Before the band takes the stage, a short film of clips from their tour and the recording studio is played. A narrator explains each song as film of band members at the piano or on the street of New York flickers. After this, comedian Lloyd Griffith does a quick, chatty set, cementing the variety performance vibe of the evening.
When Blossoms take to the stage there is raucous applause. After representing Stockport across the world, it’s clear that locals are excited to welcome their boys home. Whether they know any of the words to the new songs or have even purchased the album is irrelevant; like football fans, they are there to show their support.
Blossoms put on a faultless show, with two extra percussionists and four backing singers adding to the mix. They effortlessly reel through the ten tracks from Foolish Loving Spaces dialling up the energy for singles “The Keeper”, “If You Think This Is Real Life” and “Your Girlfriend”.
For album track “My Vacant Days”, the stage clears, with only lead singer Tom Ogden and his acoustic guitar remaining. Ogden earlier explained, via his short film, that the song is about the days between touring and recording that seem a bit empty. The dreamy melody and chord progression make for an emotional recital.
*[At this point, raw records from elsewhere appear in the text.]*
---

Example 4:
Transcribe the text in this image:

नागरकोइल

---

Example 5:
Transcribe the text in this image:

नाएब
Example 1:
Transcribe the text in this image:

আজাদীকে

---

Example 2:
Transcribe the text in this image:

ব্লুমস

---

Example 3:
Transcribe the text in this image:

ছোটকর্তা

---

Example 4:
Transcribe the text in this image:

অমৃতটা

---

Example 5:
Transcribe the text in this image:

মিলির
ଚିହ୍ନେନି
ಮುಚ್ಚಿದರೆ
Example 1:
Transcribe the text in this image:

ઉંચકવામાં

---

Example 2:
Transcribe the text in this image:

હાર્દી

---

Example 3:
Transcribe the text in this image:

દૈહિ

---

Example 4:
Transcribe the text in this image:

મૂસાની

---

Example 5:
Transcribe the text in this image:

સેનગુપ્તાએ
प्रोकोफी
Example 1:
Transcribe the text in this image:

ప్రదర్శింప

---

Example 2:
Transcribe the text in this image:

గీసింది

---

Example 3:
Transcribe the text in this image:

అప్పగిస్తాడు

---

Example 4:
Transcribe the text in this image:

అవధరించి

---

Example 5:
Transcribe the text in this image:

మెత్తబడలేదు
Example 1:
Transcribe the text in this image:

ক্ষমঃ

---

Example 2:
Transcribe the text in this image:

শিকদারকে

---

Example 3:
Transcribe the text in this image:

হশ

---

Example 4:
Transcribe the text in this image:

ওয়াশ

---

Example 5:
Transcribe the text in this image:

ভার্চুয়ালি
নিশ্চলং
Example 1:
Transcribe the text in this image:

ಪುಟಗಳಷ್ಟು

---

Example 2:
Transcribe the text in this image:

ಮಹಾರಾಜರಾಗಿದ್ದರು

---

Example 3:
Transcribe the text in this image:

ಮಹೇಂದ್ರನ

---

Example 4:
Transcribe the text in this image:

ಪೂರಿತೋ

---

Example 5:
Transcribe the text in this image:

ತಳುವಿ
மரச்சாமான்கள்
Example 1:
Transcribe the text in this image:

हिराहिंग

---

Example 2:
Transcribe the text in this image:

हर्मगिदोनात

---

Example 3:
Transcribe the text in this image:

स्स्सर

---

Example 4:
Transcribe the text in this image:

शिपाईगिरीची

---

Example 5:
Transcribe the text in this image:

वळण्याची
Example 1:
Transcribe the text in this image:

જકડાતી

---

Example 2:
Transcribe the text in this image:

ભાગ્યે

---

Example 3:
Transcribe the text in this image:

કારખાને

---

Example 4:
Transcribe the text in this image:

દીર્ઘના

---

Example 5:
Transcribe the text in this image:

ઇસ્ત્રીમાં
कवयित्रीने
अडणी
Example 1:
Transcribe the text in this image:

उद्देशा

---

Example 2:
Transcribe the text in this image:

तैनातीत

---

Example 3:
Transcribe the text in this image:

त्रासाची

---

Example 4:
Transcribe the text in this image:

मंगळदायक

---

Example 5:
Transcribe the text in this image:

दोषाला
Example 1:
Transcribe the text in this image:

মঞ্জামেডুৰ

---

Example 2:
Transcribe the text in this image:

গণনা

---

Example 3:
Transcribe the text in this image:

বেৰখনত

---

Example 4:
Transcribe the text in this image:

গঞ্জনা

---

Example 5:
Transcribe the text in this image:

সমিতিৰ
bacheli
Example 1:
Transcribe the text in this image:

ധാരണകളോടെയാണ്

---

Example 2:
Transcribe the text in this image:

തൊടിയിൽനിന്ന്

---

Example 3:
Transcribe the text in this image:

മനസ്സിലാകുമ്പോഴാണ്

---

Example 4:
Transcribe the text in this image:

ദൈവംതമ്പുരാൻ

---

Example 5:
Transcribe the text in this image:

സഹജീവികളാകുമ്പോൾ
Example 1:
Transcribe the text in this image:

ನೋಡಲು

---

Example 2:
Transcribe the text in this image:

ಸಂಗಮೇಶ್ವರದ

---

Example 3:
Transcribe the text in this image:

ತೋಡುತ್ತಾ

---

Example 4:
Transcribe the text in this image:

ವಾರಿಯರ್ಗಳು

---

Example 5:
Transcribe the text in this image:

For their encore, the band returns with epic crowd-pleasers “There’s A Reason Why”, “At Most A Kiss” and “Charlemagne”, ensuring nobody is left in their seat. By album three, with huge venues and festivals under their belts, would other bands still be playing local shows of this nature? It seems that whatever the future holds for Blossoms, their loyalty to their hometown will ensure that they will always be the pride of Stockport.